Understanding Greenhouse Gases (GHG) and Their Business Impact

04 Jun 2025
Environmental, Social, and Governance

Introduction 
Greenhouse gases (GHG) are gases that trap heat in the Earth’s atmosphere, leading to global warming and climate change. These gases absorb infrared radiation from the sun and prevent heat from escaping back into space, creating the greenhouse effect. Greenhouse gases (GHG) play a major role in climate change, and businesses worldwide are increasingly being held accountable for their emissions. Companies are now expected to track, report, and reduce their carbon footprint to comply with regulations and meet stakeholder expectations. 


What Are Greenhouse Gases? 

GHG refers to gases that trap heat in the Earth’s atmosphere, leading to global warming. The main types include: 

  • Carbon dioxide (CO₂) – Released from burning fossil fuels (coal, oil, gas), industrial processes (cement production) and deforestation. 

  • Methane (CH₄) – Produced from agriculture (livestock digestion and rice farming), landfills, gas extraction and natural gas leaks. 

  • Nitrous oxide (N₂O) – Emitted from fertilizers, industrial activities, and vehicle emissions. 

  • Fluorinated gases – Synthetic gases used in refrigeration (HFCs, PFCs, SF₆), air conditioning, semiconductor manufacturing and industrial processes. 
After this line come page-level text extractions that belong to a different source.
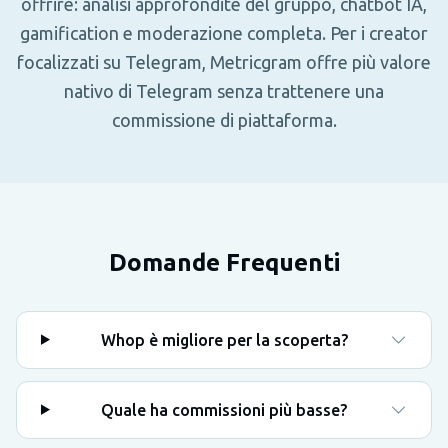
offrire: analisi approfondite del gruppo, chatbot IA,
gamification e moderazione completa. Per i creator
focalizzati su Telegram, Metricgram offre più valore
nativo di Telegram senza trattenere una
commissione di piattaforma.
Domande Frequenti
Whop è migliore per la scoperta?
Quale ha commissioni più basse?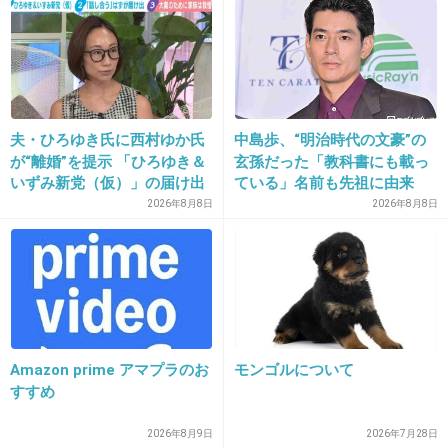
お高いけど、お風呂中にローズの匂いが広がってすごく贅
沢な気持ちになる
+9
-1
夫・ひろゆき氏に西村ゆか氏
中島歩、“明治時代の文豪”の
が“離婚”を提示 「ひろゆき＆
玄孫だった「教科書にも載っ
20. 匿名
2022/09/11(日) 23:07:39
いずみ新党（仮）」の届け出
ている」名前も先祖に由来
かっさプレートまだ使ってる人いますか？
を知らされず激怒「信頼関係
2026年8月8日
2026年8月8日
気持ちいいんだけどやっぱり摩擦は良くないの
が保てない状態で夫婦を続け
るのは無理」
かな？
2件の返信
+14
-1
Amazon prime アマプラのお
モンゴルについて
すすめ
21. 匿名
2022/09/11(日) 23:08:14
2026年8月9日
2026年7月28日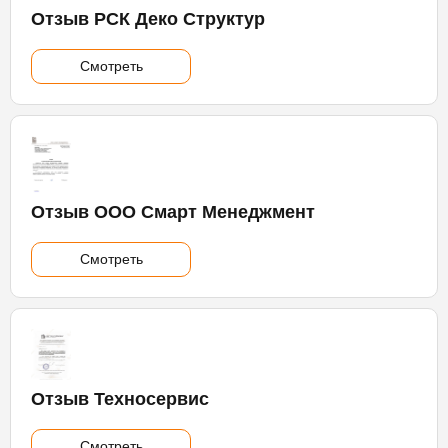
Отзыв РСК Деко Структур
Смотреть
Отзыв ООО Смарт Менеджмент
Смотреть
Отзыв Техносервис
Смотреть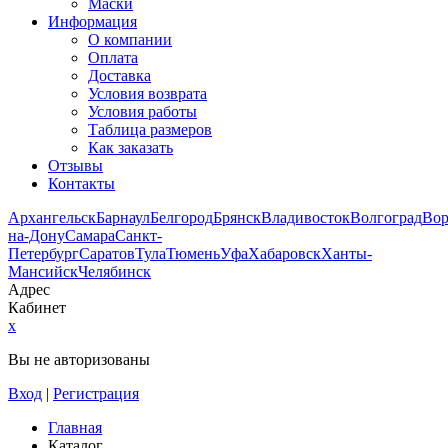
Маски
Информация
О компании
Оплата
Доставка
Условия возврата
Условия работы
Таблица размеров
Как заказать
Отзывы
Контакты
Архангельск
Барнаул
Белгород
Брянск
Владивосток
Волгоград
Во
на-Дону
Самара
Санкт-
Петербург
Саратов
Тула
Тюмень
Уфа
Хабаровск
Ханты-
Мансийск
Челябинск
Адрес
Кабинет
x
Вы не авторизованы
Вход
|
Регистрация
Главная
Каталог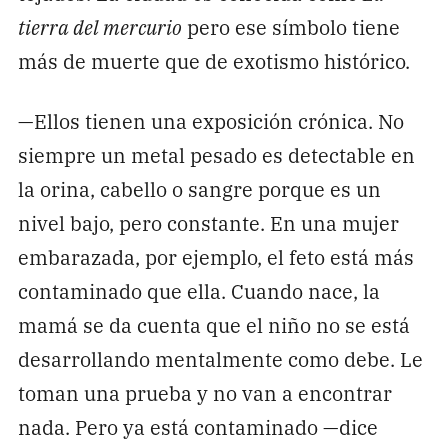
tierra del mercurio
pero ese símbolo tiene
más de muerte que de exotismo histórico.
—Ellos tienen una exposición crónica. No
siempre un metal pesado es detectable en
la orina, cabello o sangre porque es un
nivel bajo, pero constante. En una mujer
embarazada, por ejemplo, el feto está más
contaminado que ella. Cuando nace, la
mamá se da cuenta que el niño no se está
desarrollando mentalmente como debe. Le
toman una prueba y no van a encontrar
nada. Pero ya está contaminado —dice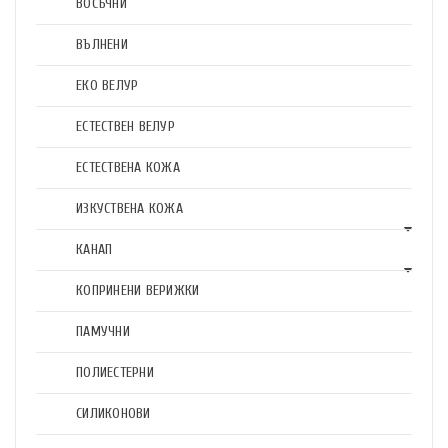
ВОСЪЧНИ
ВЪЛНЕНИ
ЕКО ВЕЛУР
ЕСТЕСТВЕН ВЕЛУР
ЕСТЕСТВЕНА КОЖА
ИЗКУСТВЕНА КОЖА
КАНАП
КОПРИНЕНИ ВЕРИЖКИ
ПАМУЧНИ
ПОЛИЕСТЕРНИ
СИЛИКОНОВИ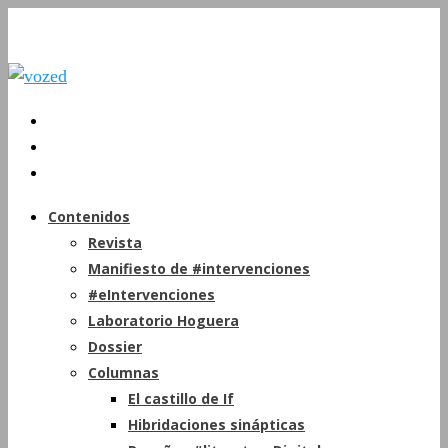
Contenidos
Revista
Manifiesto de #intervenciones
#eIntervenciones
Laboratorio Hoguera
Dossier
Columnas
El castillo de If
Hibridaciones sinápticas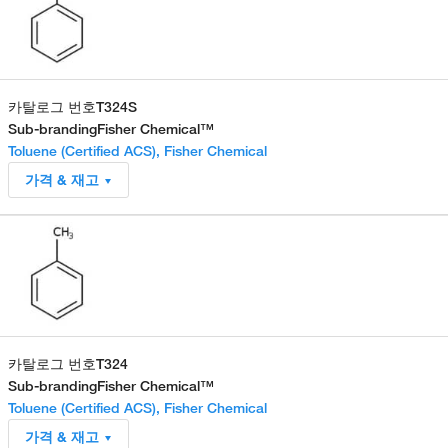
카탈로그 번호
T324S
Sub-branding
Fisher Chemical™
Toluene (Certified ACS), Fisher Chemical
가격 & 재고
카탈로그 번호
T324
Sub-branding
Fisher Chemical™
Toluene (Certified ACS), Fisher Chemical
가격 & 재고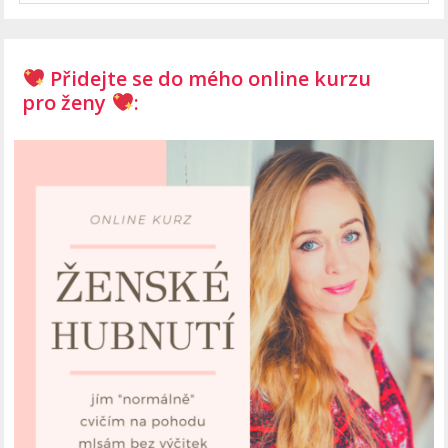
Přidejte se do mého online kurzu
pro ženy
: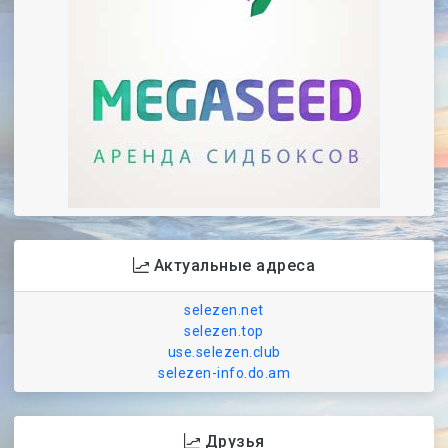
Актуальные адреса
selezen.net
selezen.top
use.selezen.club
selezen-info.do.am
Друзья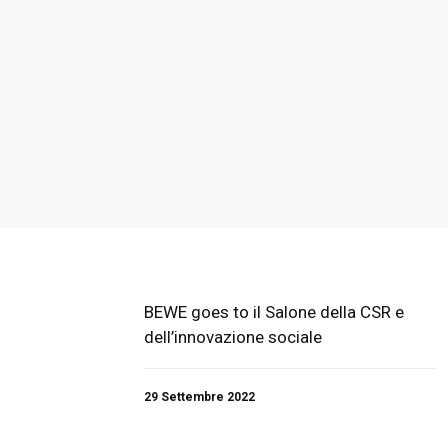
BEWE goes to il Salone della CSR e
dell’innovazione sociale
29 Settembre 2022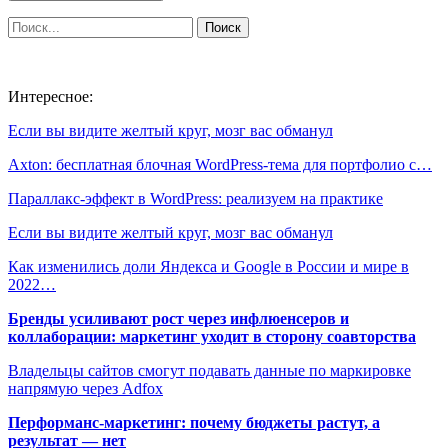
Интересное:
Если вы видите желтый круг, мозг вас обманул
Axton: бесплатная блочная WordPress-тема для портфолио с…
Параллакс-эффект в WordPress: реализуем на практике
Если вы видите желтый круг, мозг вас обманул
Как изменились доли Яндекса и Google в России и мире в
2022…
Бренды усиливают рост через инфлюенсеров и
коллаборации: маркетинг уходит в сторону соавторства
Владельцы сайтов смогут подавать данные по маркировке
напрямую через Adfox
Перформанс-маркетинг: почему бюджеты растут, а
результат — нет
    Why GHG Management Matters for Businesses 

    Governments, investors, and consumers are increasingly demanding transparency and action on GHG emissions. Key reasons businesses must address GHG emissions include: 

    1. Regulatory Compliance – Many countries have laws requiring companies to disclose and reduce emissions.  
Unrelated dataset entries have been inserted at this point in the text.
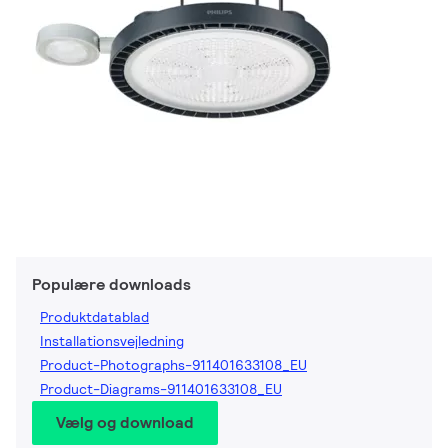
Populære downloads
Produktdatablad
Installationsvejledning
Product-Photographs-911401633108_EU
Product-Diagrams-911401633108_EU
Vælg og download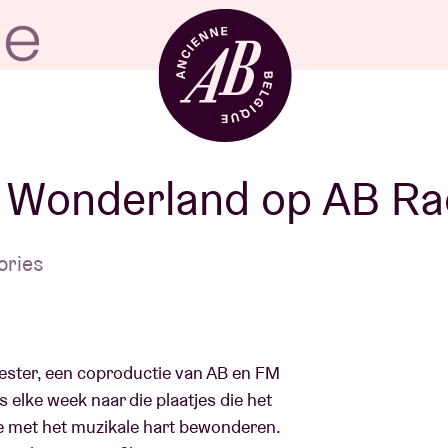
Zaalhuur
 Wonderland op AB Ra
BRDCST
ories
ABtv
ster, een coproductie van AB en FM
elke week naar die plaatjes die het
Concertchequ
e met het muzikale hart bewonderen.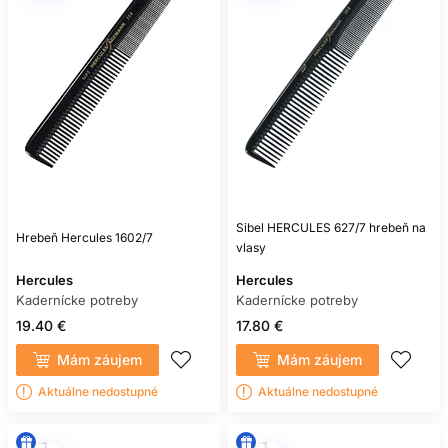
Sibel HERCULES 627/7 hrebeň na
Hrebeň Hercules 1602/7
vlasy
Hercules
Hercules
Kadernícke potreby
Kadernícke potreby
19.40 €
17.80 €
Mám záujem
Mám záujem
Aktuálne nedostupné
Aktuálne nedostupné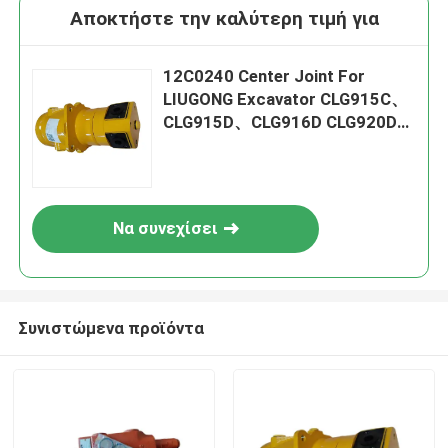
Αποκτήστε την καλύτερη τιμή για
12C0240 Center Joint For
LIUGONG Excavator CLG915C、
CLG915D、CLG916D CLG920D、
CLG920E CLG922D
Να συνεχίσει
Συνιστώμενα προϊόντα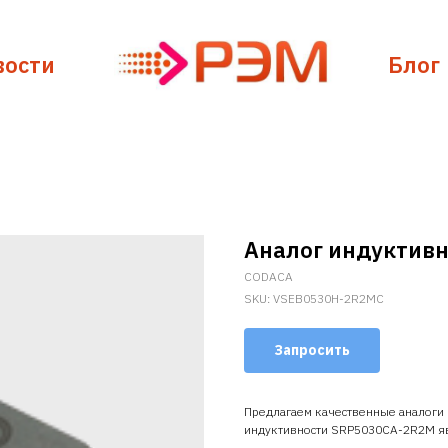
вости
Блог
Аналог индуктив
CODACA
SKU:
VSEB0530H-2R2MC
Запросить
Предлагаем качественные аналоги
индуктивности SRP5030CA-2R2M я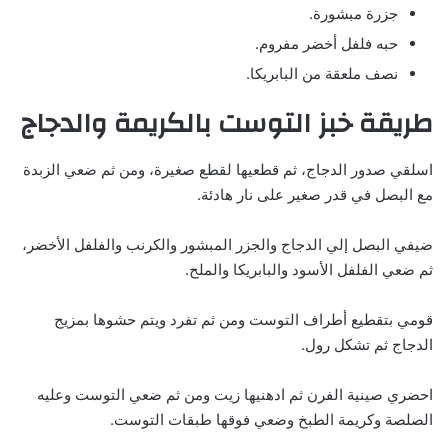
جزرة مبشورة.
حبه فلفل أخضر مفروم.
نصف ملعقة من البابريكا.
طريقة خبز التوست بالكريمة والدجاج
اسلقي صدور الدجاج، ثم قطعيها لقطع صغيرة، ومن ثم ضعي الزبدة
مع البصل في قدر صغير على نار هادئة.
ضيفي البصل إلي الدجاج والجزر المبشور والكرنب والفلفل الأخضر،
ثم ضعي الفلفل الأسود والبابريكا والملح.
قومي بتقطيع أطراف التوست ومن ثم تفرد ويتم حشوها بمزيج
الدجاج ثم تشكل رول.
احضري صينية الفرن ثم ادهنيها زيت ومن ثم ضعي التوست وعليه
الصلصة وكريمة الطبخ وضعي فوقها طبقات التوست.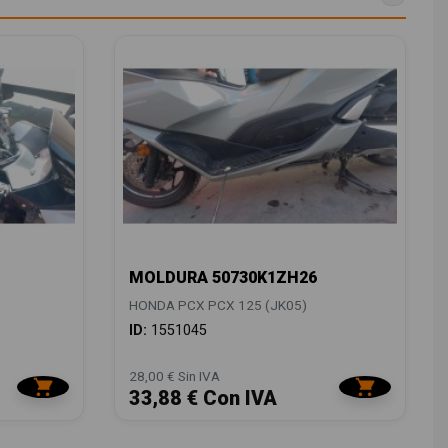
MOLDURA 50730K1ZH26
HONDA PCX PCX 125 (JK05)
ID:
1551045
28,00 € Sin IVA
33,88 € Con IVA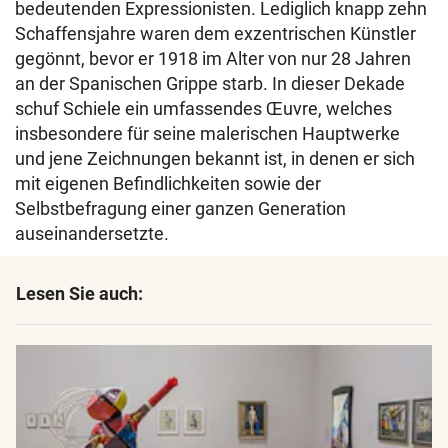
bedeutenden Expressionisten. Lediglich knapp zehn
Schaffensjahre waren dem exzentrischen Künstler
gegönnt, bevor er 1918 im Alter von nur 28 Jahren
an der Spanischen Grippe starb. In dieser Dekade
schuf Schiele ein umfassendes Œuvre, welches
insbesondere für seine malerischen Hauptwerke
und jene Zeichnungen bekannt ist, in denen er sich
mit eigenen Befindlichkeiten sowie der
Selbstbefragung einer ganzen Generation
auseinandersetzte.
Lesen Sie auch: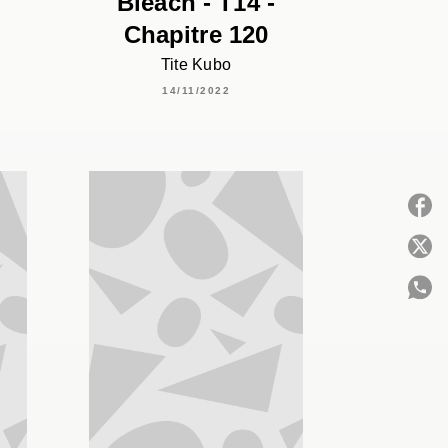
Bleach - T14 -
Chapitre 120
Tite Kubo
14/11/2022
P
C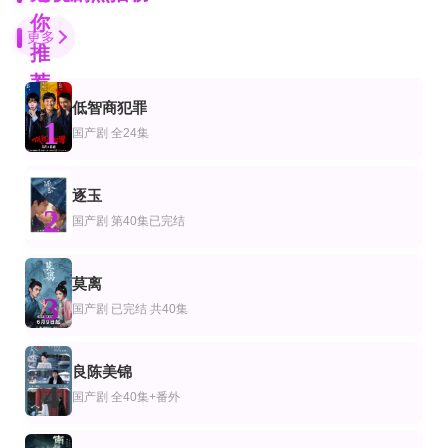
你
更多
推
荐
低智商犯罪
更新至第03集
已完结 共5期
更新至第34集
1
剧
产剧
国产剧
国产剧
全24集
卡普卡普
紫荆花开
欢迎光临
田中雅功,高田彪我,小手伸也,真矢美纪,山中聪,近藤芳正,宍户美和公,山崎树范,松尾
玛格丽特·撒切尔,苏扬,张明敏,哈维尔·佩雷斯·德奎利亚尔,查尔斯王子,吉米·卡特,
黄轩,白百何,朱雨辰,白宇帆,丁嘉丽,杨昆,柴碧云,薛昊婧,岳旸,杨烁,张佳宁,毕彦君
更新至02集
已完结
逐玉
连载中 连载到1集
剧
产剧
日本剧
2
我们的排练
公民良心
国产剧
第40集已完结
大追踪警视厅SSBC强行犯系 第二季
梁洪硕,박성현
奚美娟,杜志国,王新军,刘孜
相叶雅纪,大森南朋,松下奈绪
全集
全集
已完结
莫离
剧
产剧
国产剧
3
跳龙门之争锋
真千金回归后，他们赶走了我这个真财神
公子，我娶定你了2
国产剧
已完结 共40集
李浠雯&张屹杨
曹渊＆刘姝妤
鹤男,邱士纶,文渊,尚璇,周柏煊,钱宇,郑楠汐
已完结 共16集
全集
第1集
良陈美锦
剧
产剧
日本剧
4
胜利即是正义韩版
我有仙田千倍速，谁说老娘不是仙
你的天空～晴转恋
国产剧
全40集+番外
李顺载,明桂南,徐恩秀,尹博,周锡泰
曲笑孝＆罗予南＆江路祺＆傅思童
福田步汰,相原一心,柊太朗,中林登生,中山敬悟,朴暋硕,谷口太一
全集
更新至02集
完结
    • The EU’s Corporate Sustainability Reporting Directive (CSRD) mandates GHG disclosure. 

    • Hong Kong Stock Exchange (HKEX) and Bursa Malaysia require ESG reporting, including climate risk disclosures. 

    • Carbon pricing and emissions trading systems (ETS) are being implemented globally. 
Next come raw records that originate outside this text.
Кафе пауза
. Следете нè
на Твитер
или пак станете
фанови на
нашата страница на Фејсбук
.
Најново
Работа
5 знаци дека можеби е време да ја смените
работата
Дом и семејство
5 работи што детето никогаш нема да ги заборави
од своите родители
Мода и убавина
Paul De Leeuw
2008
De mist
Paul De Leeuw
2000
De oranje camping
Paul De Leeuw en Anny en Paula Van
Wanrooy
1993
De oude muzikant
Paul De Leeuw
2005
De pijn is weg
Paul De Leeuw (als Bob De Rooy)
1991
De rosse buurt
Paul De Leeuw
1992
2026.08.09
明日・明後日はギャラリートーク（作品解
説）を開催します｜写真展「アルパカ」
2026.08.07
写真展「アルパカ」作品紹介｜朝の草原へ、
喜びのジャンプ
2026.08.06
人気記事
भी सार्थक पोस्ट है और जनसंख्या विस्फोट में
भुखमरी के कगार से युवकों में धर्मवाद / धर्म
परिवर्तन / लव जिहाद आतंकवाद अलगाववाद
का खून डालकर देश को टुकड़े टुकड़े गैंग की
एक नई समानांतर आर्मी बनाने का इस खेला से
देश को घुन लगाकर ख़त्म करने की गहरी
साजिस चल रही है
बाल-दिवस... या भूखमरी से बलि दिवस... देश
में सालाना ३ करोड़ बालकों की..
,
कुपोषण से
    1. Investor & Customer Expectations – Consumers and investors prefer companies with strong sustainability commitments. 

    1. Cost Savings & Efficiency – Reducing emissions often leads to energy savings and operational efficiency. 

    1. Competitive Advantage – Companies with lower carbon footprints can differentiate themselves in the market. 


    How Businesses Can Reduce GHG Emissions 

    • Measure & Report Emissions – Use global frameworks like the Greenhouse Gas Protocol to track Scope 1, 2, and 3 emissions. 

    • Improve Energy Efficiency – Switch to renewable energy and upgrade to energy-efficient equipment. 

    • Sustainable Supply Chain – Work with suppliers who have lower carbon footprints. 

    • Carbon Offsetting – Invest in projects like reforestation or carbon capture technologies. 


    Conclusion 
    Greenhouse gases are the primary drivers of climate change, and businesses play a crucial role in reducing emissions. By measuring, managing, and mitigating their GHG footprint, companies can comply with regulations, improve sustainability, and create long-term value for stakeholders. Reducing GHG emissions is not just about compliance it’s a strategic business decision that enhances reputation, improves efficiency, and ensures long-term sustainability. Companies that act now will be better positioned for the future of low-carbon economies.